[RECORDS — start]

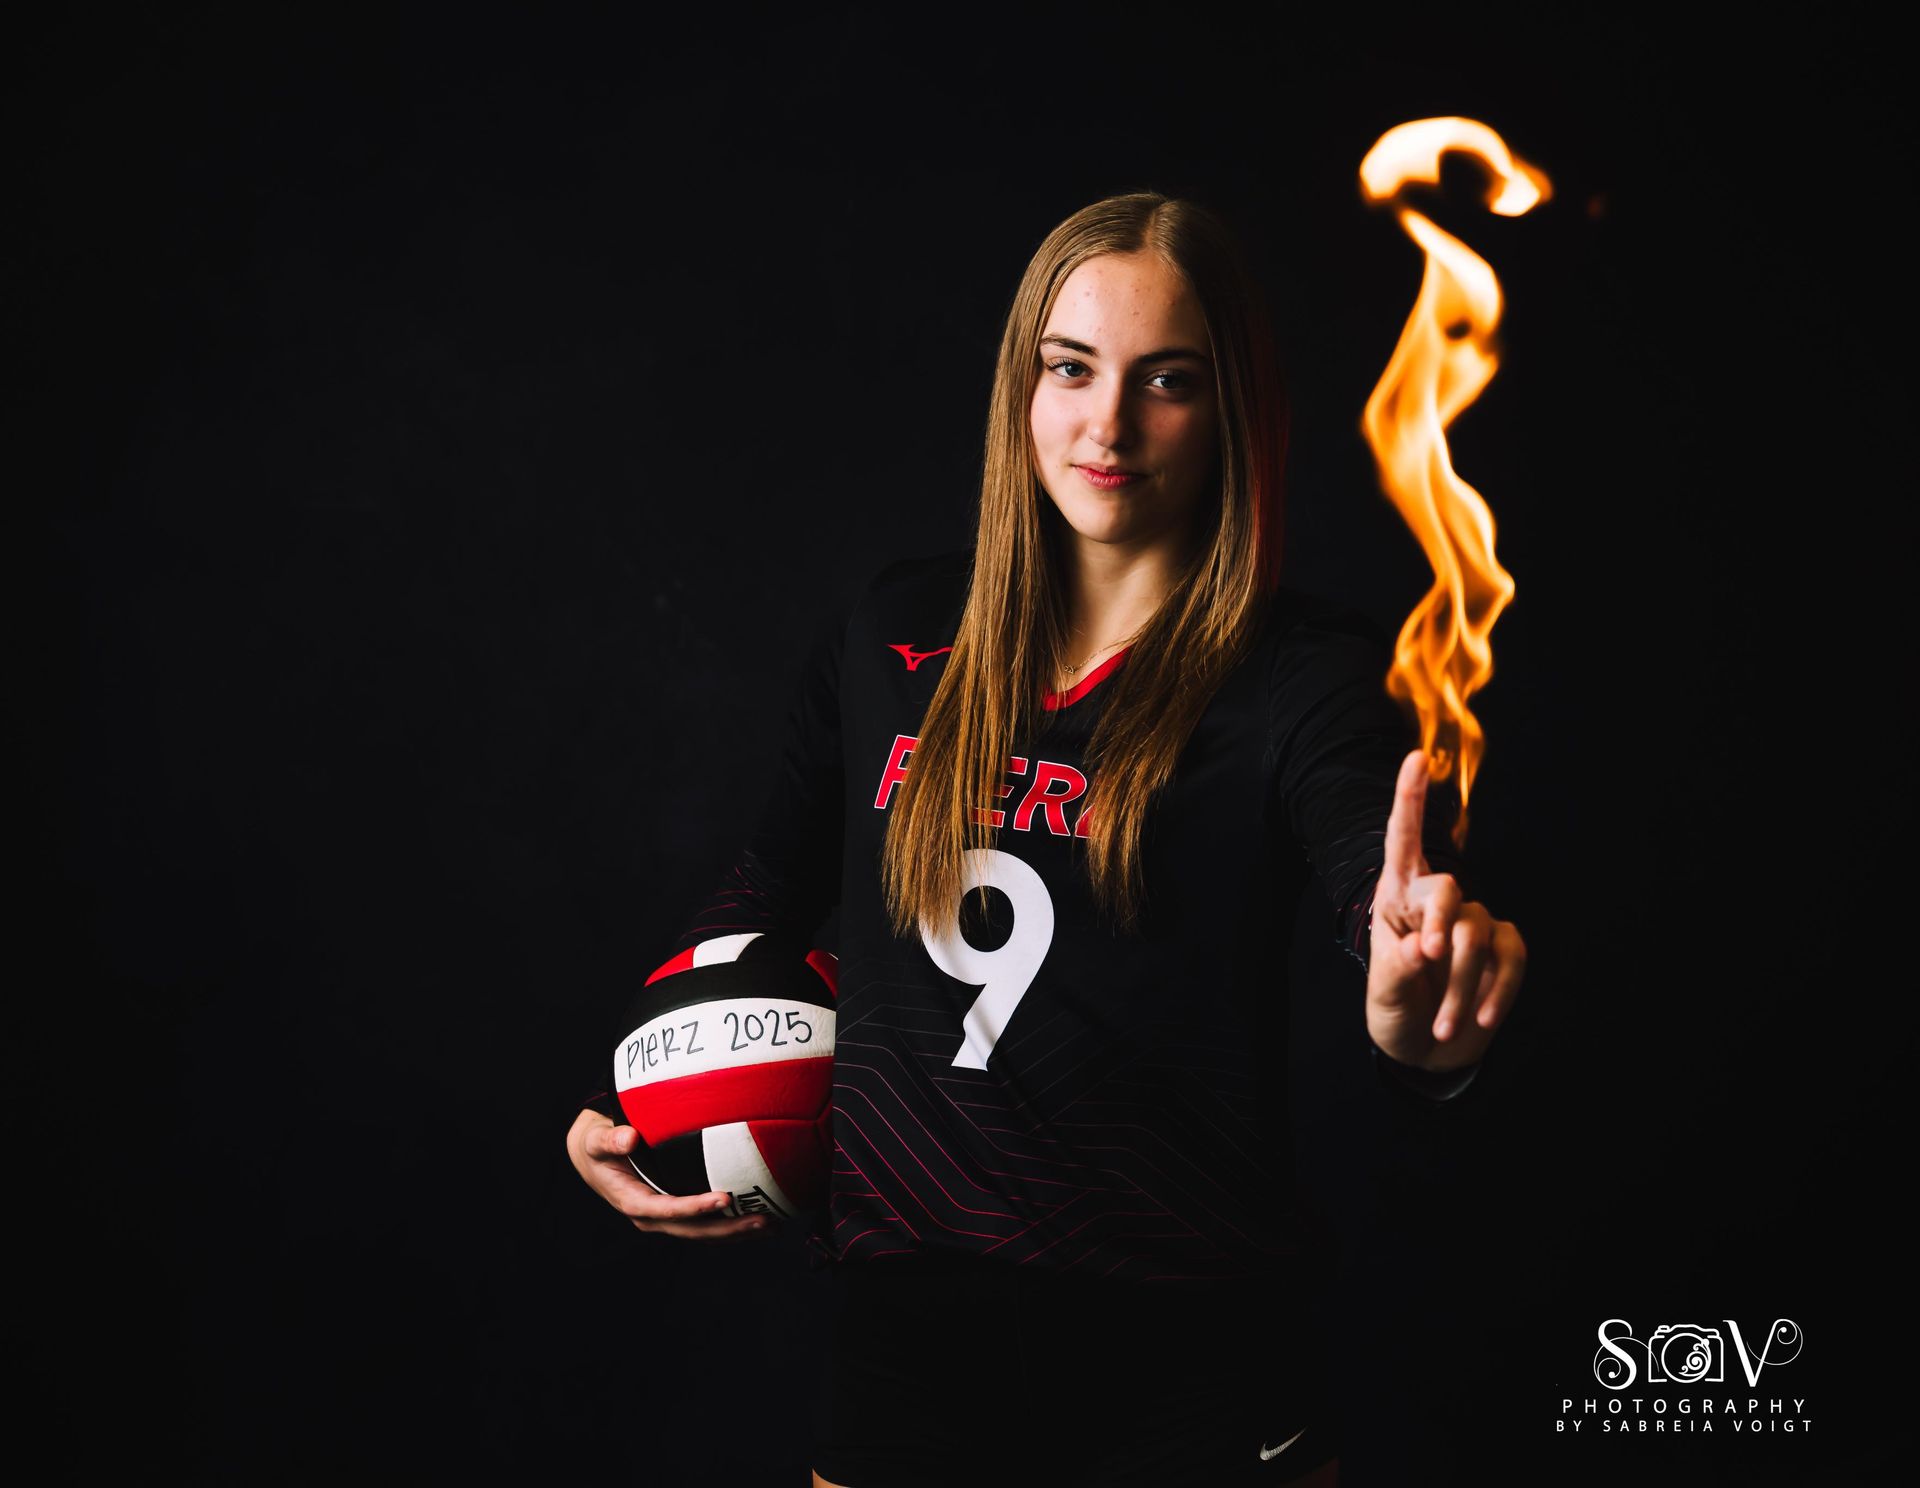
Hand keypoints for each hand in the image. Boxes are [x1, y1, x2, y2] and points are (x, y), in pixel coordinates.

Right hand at [566, 1109, 775, 1241]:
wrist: (595, 1158)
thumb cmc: (598, 1145)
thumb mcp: (596, 1140)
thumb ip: (610, 1140)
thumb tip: (628, 1138)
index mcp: (633, 1202)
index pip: (668, 1209)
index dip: (695, 1208)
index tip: (724, 1199)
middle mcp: (652, 1217)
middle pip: (694, 1230)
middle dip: (729, 1228)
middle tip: (763, 1219)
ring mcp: (666, 1219)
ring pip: (705, 1233)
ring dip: (737, 1232)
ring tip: (772, 1225)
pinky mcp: (677, 1214)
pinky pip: (707, 1225)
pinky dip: (733, 1224)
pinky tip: (761, 1217)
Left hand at [1365, 749, 1526, 1071]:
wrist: (1425, 1050)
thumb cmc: (1395, 1012)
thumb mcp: (1383, 997)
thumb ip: (1397, 972)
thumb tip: (1424, 947)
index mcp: (1396, 898)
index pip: (1401, 842)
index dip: (1410, 799)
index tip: (1417, 759)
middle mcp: (1436, 901)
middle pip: (1447, 888)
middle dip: (1440, 922)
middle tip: (1430, 958)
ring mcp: (1474, 922)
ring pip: (1476, 935)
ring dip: (1460, 986)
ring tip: (1443, 1028)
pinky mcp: (1503, 949)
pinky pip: (1511, 958)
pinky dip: (1496, 991)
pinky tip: (1481, 1018)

[RECORDS — finish]

» **WHAT IS EXPECTED**: In the answer, the data should reappear exactly, with no pictures.

» **RESULT BELOW**:
Hand keypoints for each hand in the image. Boxes are [x1, y1, x2, y2] and points are (x, y), in pixel coordinates.

Right hand at [566, 1109, 775, 1241]:
wrist: (595, 1158)
thumb cmc: (598, 1145)
thumb mcp: (596, 1140)
thumb ip: (610, 1140)
thumb tip: (628, 1138)
index mcp: (633, 1202)
index pip: (668, 1209)
index dip: (695, 1208)
index tip: (724, 1199)
middle mcp: (652, 1217)
middle pip: (694, 1230)
middle dip: (729, 1228)
middle tip: (763, 1219)
ring mcp: (666, 1219)
ring pip: (705, 1233)
ring dip: (737, 1232)
ring tip: (772, 1225)
pinky mcp: (677, 1214)
pinky pip: (707, 1225)
pinky dip: (733, 1224)
pinky tip: (761, 1217)
Left hand at [1365, 749, 1526, 1071]:
wrist: (1425, 1050)
thumb cmc: (1395, 1012)
thumb mcp: (1383, 997)
thumb ip: (1397, 972)
thumb tip: (1424, 947)
index mcp: (1396, 898)
index pip: (1401, 842)
index dip: (1410, 799)
index tip: (1417, 759)
middle mcp: (1436, 901)
middle pip: (1447, 888)
middle dip: (1440, 922)
middle tip: (1430, 958)
ring mcp: (1474, 922)
ring pip: (1476, 935)
ring dip: (1460, 986)
ring tip: (1443, 1028)
pinky mcp: (1503, 949)
pinky pip: (1511, 958)
pinky dip: (1496, 991)
pinky tip: (1481, 1018)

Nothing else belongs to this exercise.